In 2012, Wolfe opened a professional wrestling school, "Wolfie D's House of Champions", in Nashville, Tennessee. On March 5, 2013, Slash and Sinn appeared at TNA One Night Only Hardcore Justice 2. The Disciples of the New Church were defeated by Latin American Xchange (Hernandez & Homicide). He also currently wrestles in Traditional Championship Wrestling as Cerebus teaming with storyline brother, Roosevelt, as the Hounds of Hell.
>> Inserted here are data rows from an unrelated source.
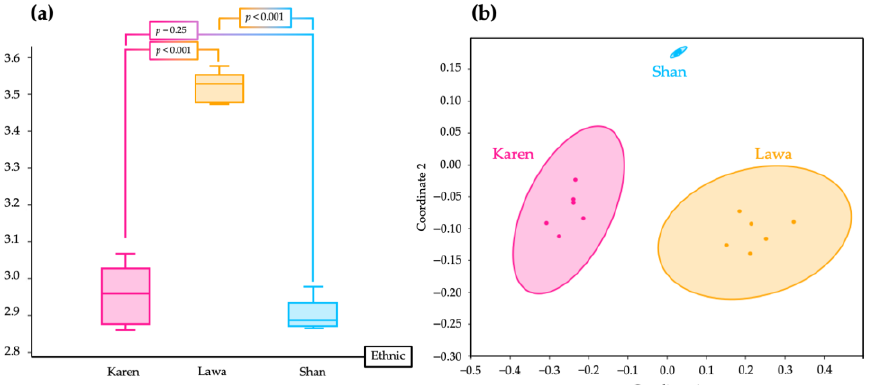
Figure 4. Boxplot of alpha diversity indicated by the Shannon index, which shows some similarities in bacterial diversity between the FSBs of the Karen and the Shan ( p = 0.25), but differences in bacterial diversity between those of the Karen and the Lawa ( p < 0.001), and between those of the Lawa and the Shan ( p < 0.001). Bacterial diversity in the Lawa FSB was greatest among the FSBs from the three ethnic groups ( a ). The NMDS plot shows the differences in bacterial taxa and quantity among the FSBs of the three ethnic groups with separated circles of 95% ellipses ( b ).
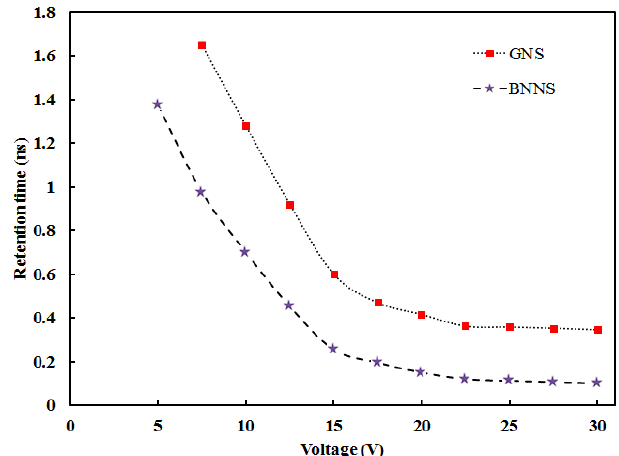
Fig. 5: Retention time for Ni 2+ in various voltages in the GNS and BNNS. Figure 5. Retention time for Ni 2+ in various voltages in the GNS and BNNS.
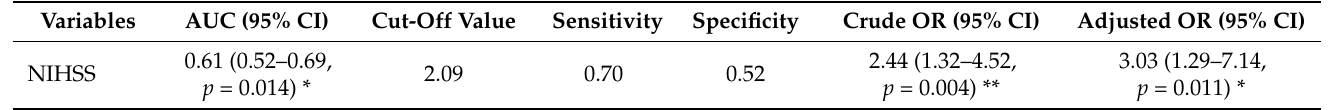
Table 5. Logistic regression analysis of the associations between the optimal NLR cut-offs and the indicators of stroke severity and functional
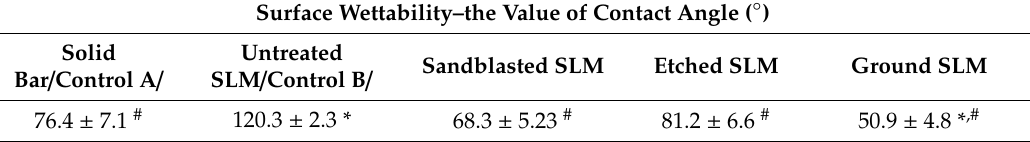
Table 3. Surface wettability of the investigated surface-modified titanium alloy specimens determined by the measurements of the contact angle of distilled water (n = 5; data are the means ± SD; * significantly different from control A (p < 0.05); # significantly different from control B (p < 0.05)).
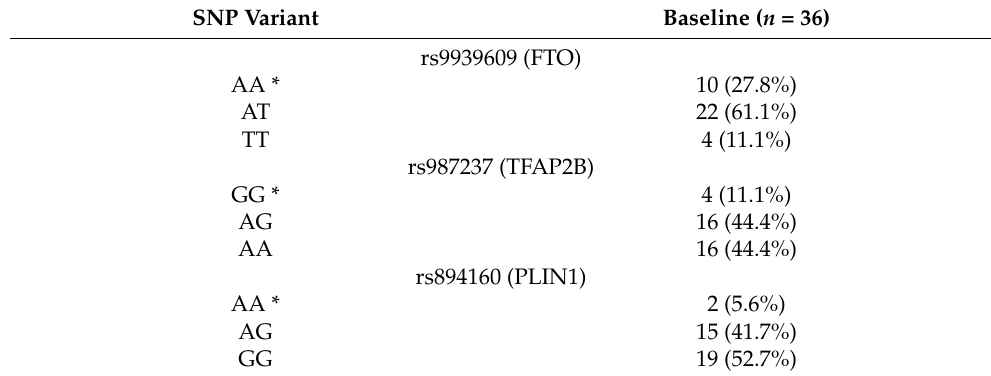
Table 4. SNP distribution in the study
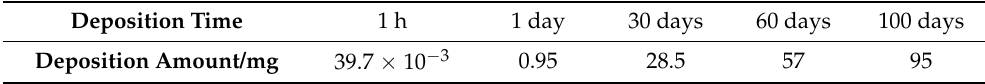
Table 3. Deposition amounts of fly ash at different deposition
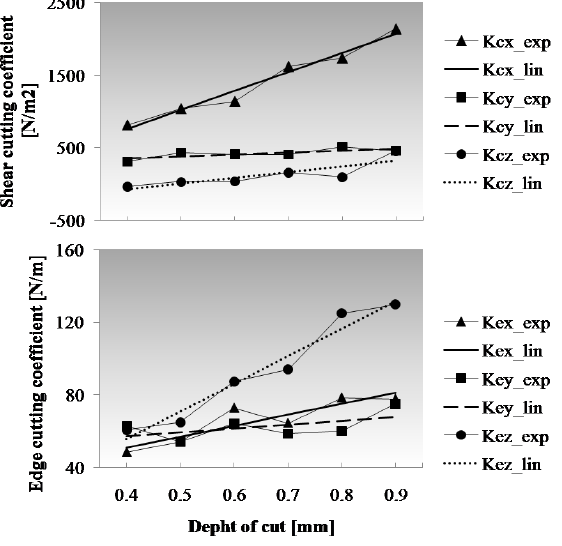
Figure 5: Experimental linearized cutting coeflcients: shear cutting coeflcients (up) in [N/m] and edge coeflcients (down) in [N].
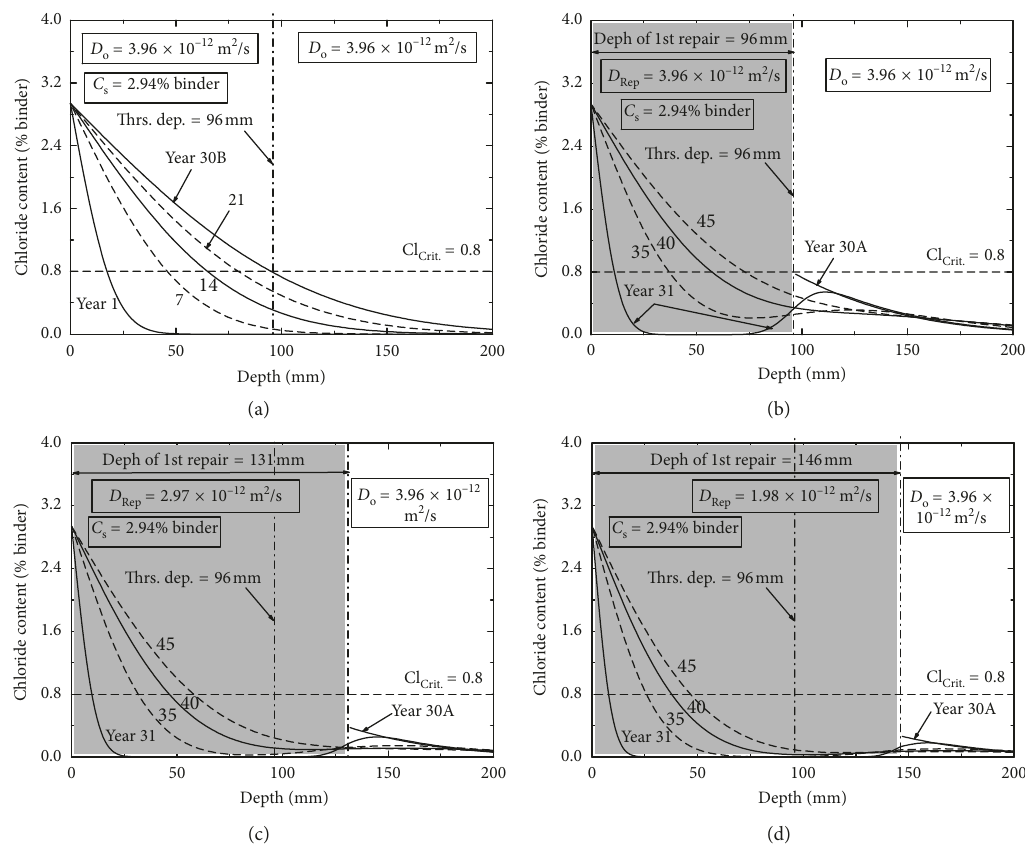
Figure 4: Deterministic space-dependent chloride profiles with S1, S4, and S6. (a) Year 1 to year 30B. (b) Year 30A to year 45 (with S1). (c) Year 30A to year 45 (with S4). (d) Year 30A to year 45 (with S6).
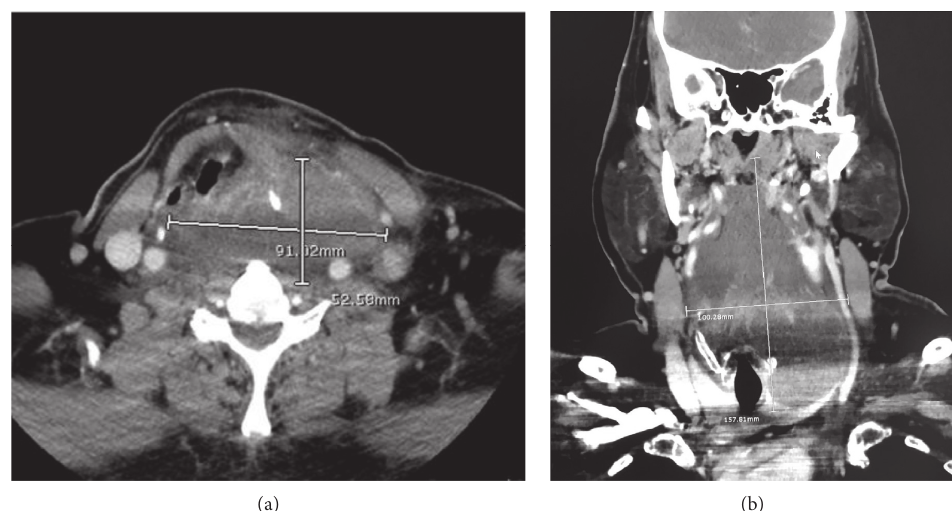
Figure 1: Computed tomography scan of the neck. (a) Axial and (b) coronal views showing a large lobulated partial rim-enhancing hypodense lesion with internal septation in the deep space of the left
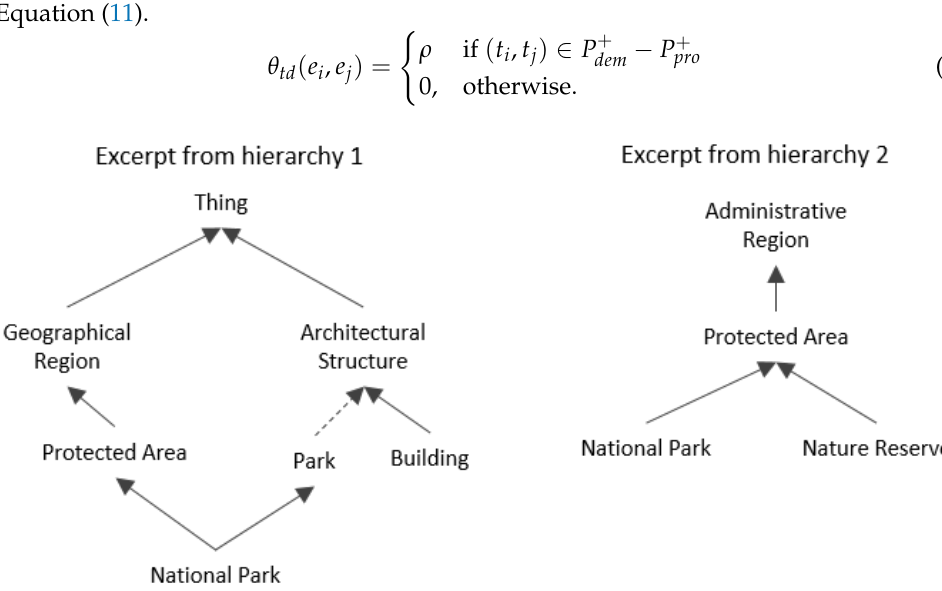
Figure 2. Example of erroneous subClassOf axiom in a hierarchy resulting in wrong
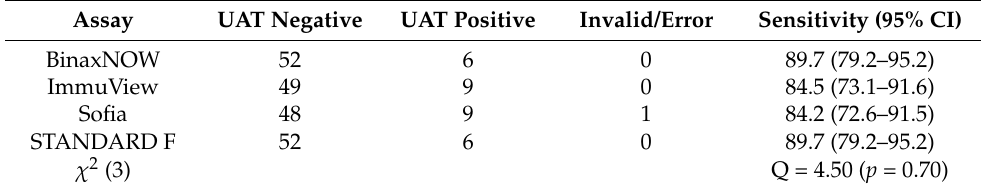
Table 4. Specificity of four Streptococcus pneumoniae urine antigen tests in patients without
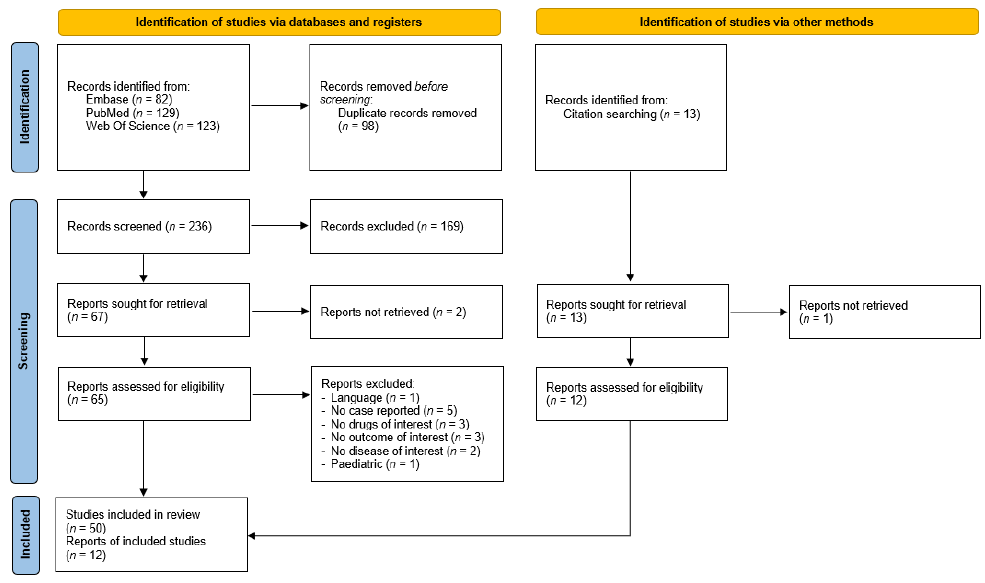
Figure 2. PRISMA Flow.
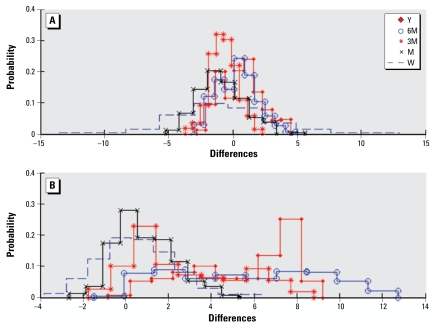
Abbreviations: M, 1 month; 3M, 3 months; 6M, 6 months; W, 1 week; Y, 1 year. Distribution of differences between the UM1 and UM2 exposure estimates for PM10 (A) and ozone (B) at multiple time scales.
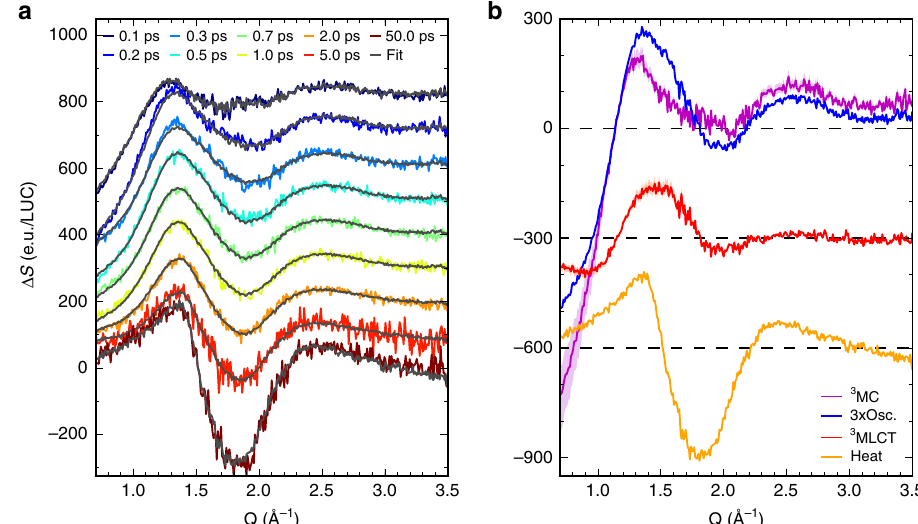
Fig. 4 Global fi t of the time-resolved isotropic XSS data based on the SVD. a Difference XSS scattering signals (colored lines) and fi ts (black lines) at selected time delays (offset step 100 e.u./LUC). b Difference XSS signals of the time-dependent components derived from global analysis: 3 MC scattering signal (magenta line), oscillatory signal (blue line, scaled by factor of 3), 3 MLCT signal (red line) and MeCN heating signal (orange line). All signals are normalized to electronic units per liquid unit cell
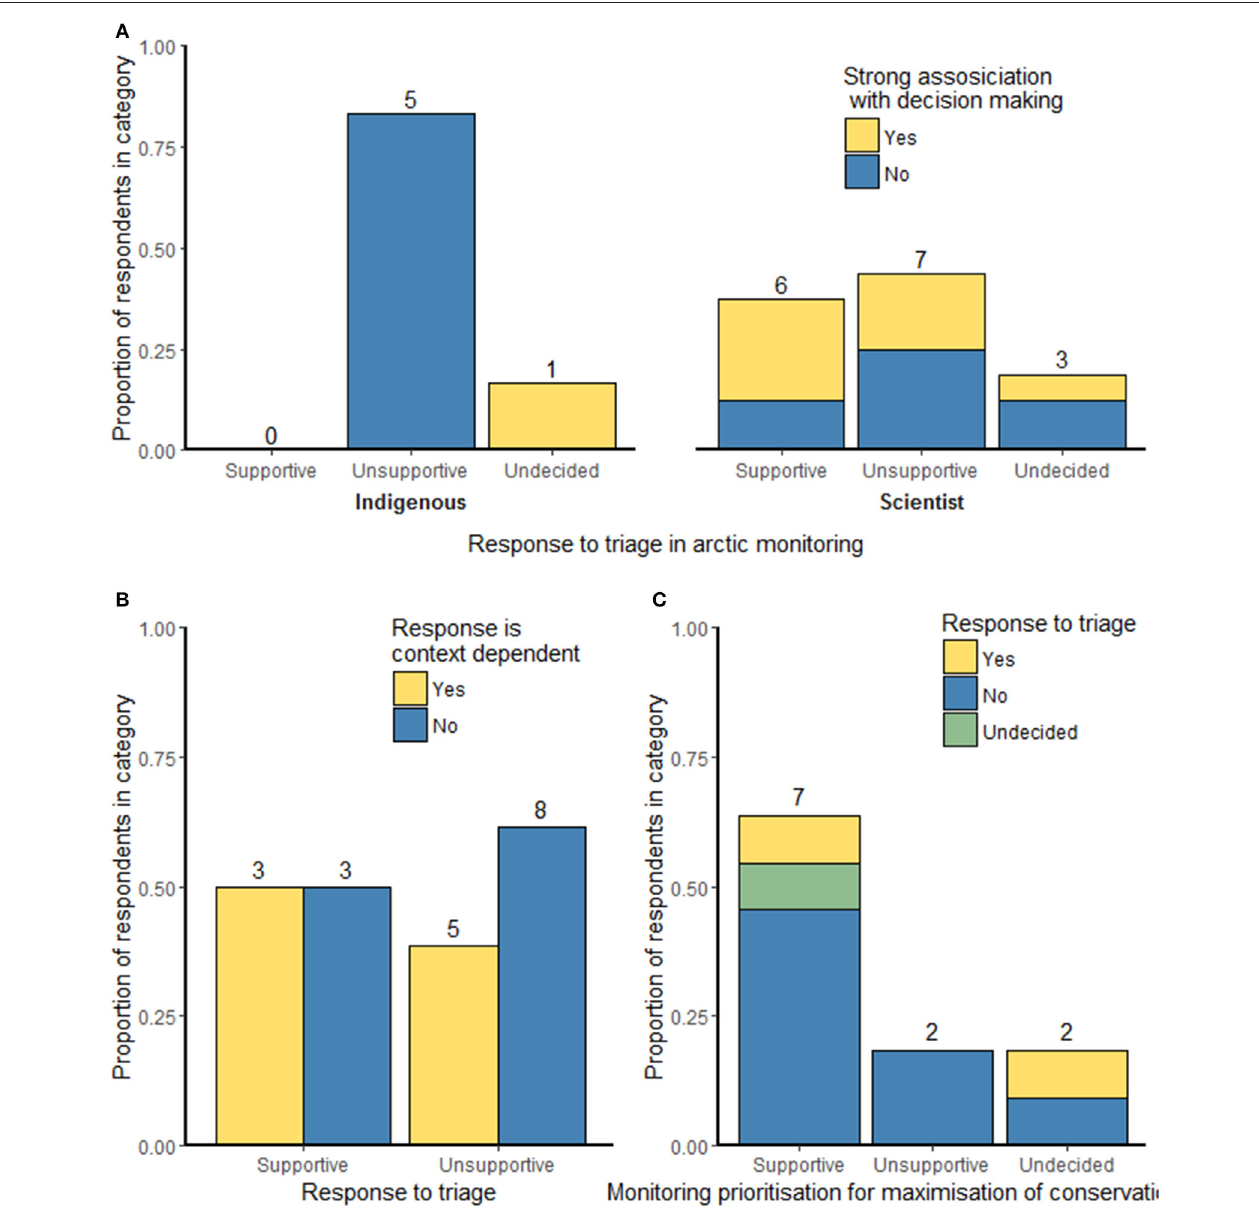
FIGURE 1 | Summary of stakeholder responses to triage and related issues (A) shows differences between representatives of Indigenous groups, scientists and individuals strongly related to decision-making in responses to triage, (B) shows the whether respondents supportive and unsupportive to triage showed a degree of context dependence in whether application of triage might be justified, (C) shows the responses of a subset of individuals asked whether monitoring should be prioritized for maximization of benefit for conservation and whether individuals were supportive of triage. Numbers of participants responding in a given way are indicated above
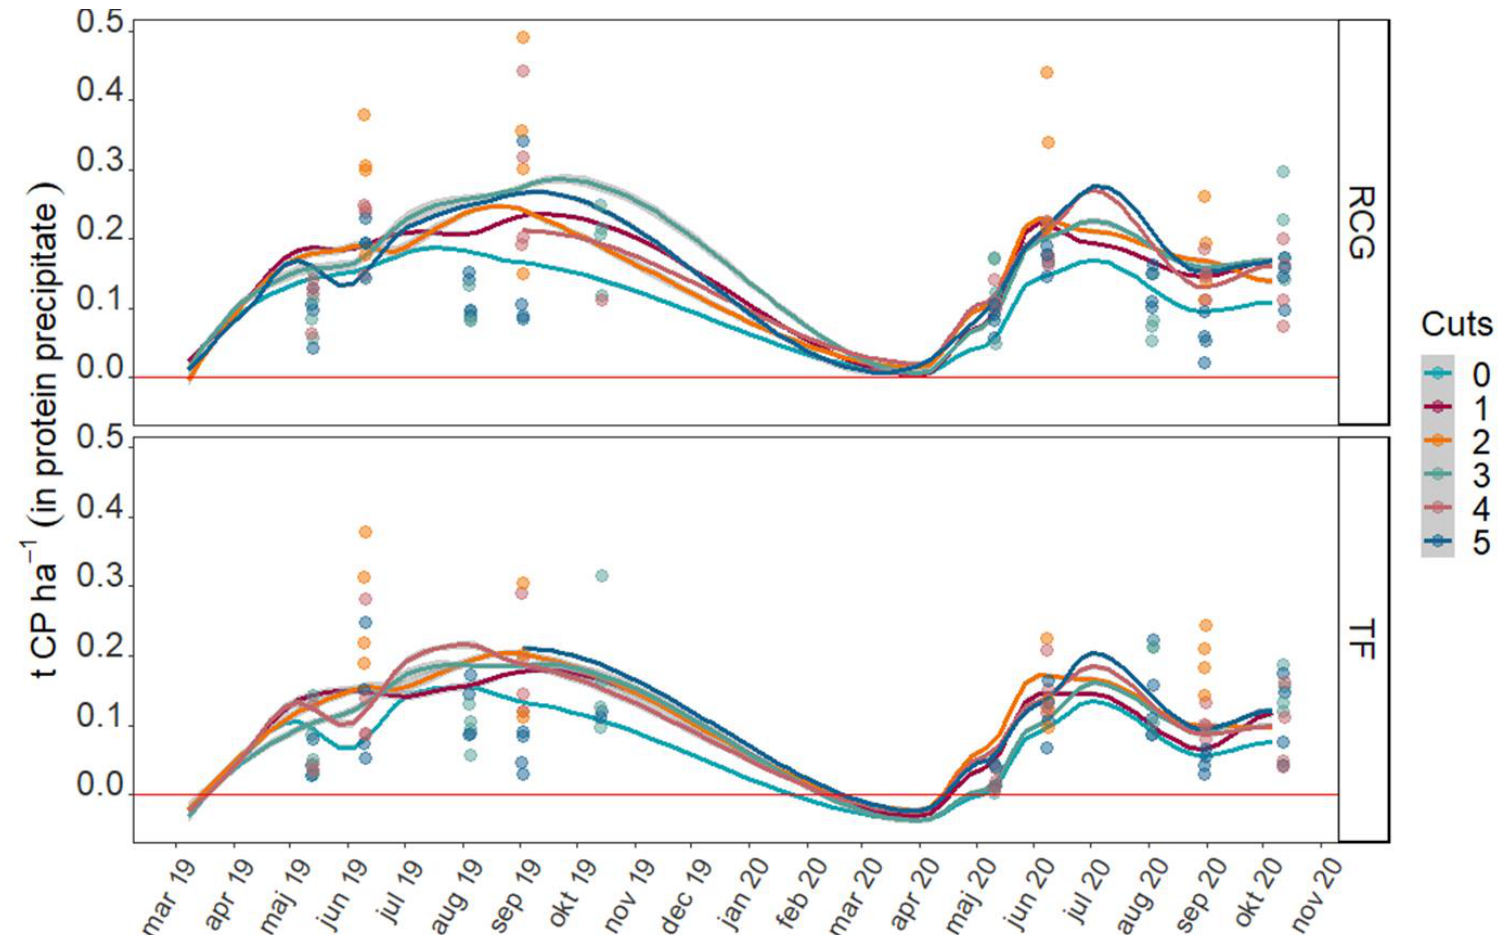
Figure A3. RVI model output for the species Phalaris arundinacea (RCG) and Festuca arundinacea (TF) over the years 2019 and 2020. Lines show modelled crude protein (CP) in protein precipitate yields (t ha -1 ) per date and treatment. Harvest frequencies are indicated by 0–5 annual cuts and dots show measured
At Slammiversary, on June 19, 2022, Slash, managed by Father James Mitchell, made an unannounced appearance as a participant in the Reverse Battle Royal, which he failed to win as he was eliminated quickly. He then retired from wrestling.

==Championships and accomplishments==
- Memphis Wrestling Hall of Fame
  - Class of 2024 – with J. C. Ice
- Midwestern Wrestling Association
  - MWA Heavyweight Championship (1 time)
- National Wrestling Alliance^{1}
  - NWA North American Tag Team Championship (1 time) - with Flash Flanagan
- New Age Wrestling Alliance
  - NAWA Tag Team Championship (1 time) - with Damian
- North American All Star Wrestling
  - NAASW North American Heavyweight Championship (1 time)
- Ohio Valley Wrestling
  - OVW Southern Tag Team Championship (2 times) - with Damian
- Power Pro Wrestling
  - PPW Heavyweight Championship (2 times)
  - PPW Tag Team Championship (1 time) - by himself
- Pro Wrestling Illustrated
  - Ranked No. 103 of the top 500 wrestlers in the PWI 500 in 1996
- Showtime All-Star Wrestling
  - NWA Southern Heavyweight Championship (1 time)
  - SAW International Tag Team Championship (1 time) - with J. C. Ice
- Southern All Star Wrestling / New South Championship Wrestling
  - NSCW Heavyweight Championship (1 time)
- Total Nonstop Action Wrestling
  - NWA World Tag Team Championship (1 time) - with Brian Lee
- Traditional Championship Wrestling
  - TCW Tag Team Championship (1 time) - with Roosevelt The Dog
- United States Wrestling Association
  - USWA Heavyweight Championship (1 time)
  - USWA Middleweight Championship (1 time)
  - USWA Television Championship (1 time)
  - USWA World Tag Team Championship (16 times) - with J. C. Ice (15), and Brian Christopher (1)
- United States Wrestling Organization
  - USWO Heavyweight Championship (2 times)
  - USWO Tag Team Championship (1 time) - with L.T. Falk

^{1}Records are unclear as to which promotion he wrestled for when he and Flanagan won the championship.

==Personal life==
Wolfe currently is the World Champion of Auto Sales at Don Franklin Chevrolet Buick GMC. Currently lives in Somerset Kentucky with Michelle Myers.

In July 2021, Wolfe started, Live and In Color with Wolfie D podcast, it's a conversation based, autobiographical podcast covering his time in professional wrestling. With co-host Jimmy Street, they also feature guests that are Wolfie's old friends from the professional wrestling business.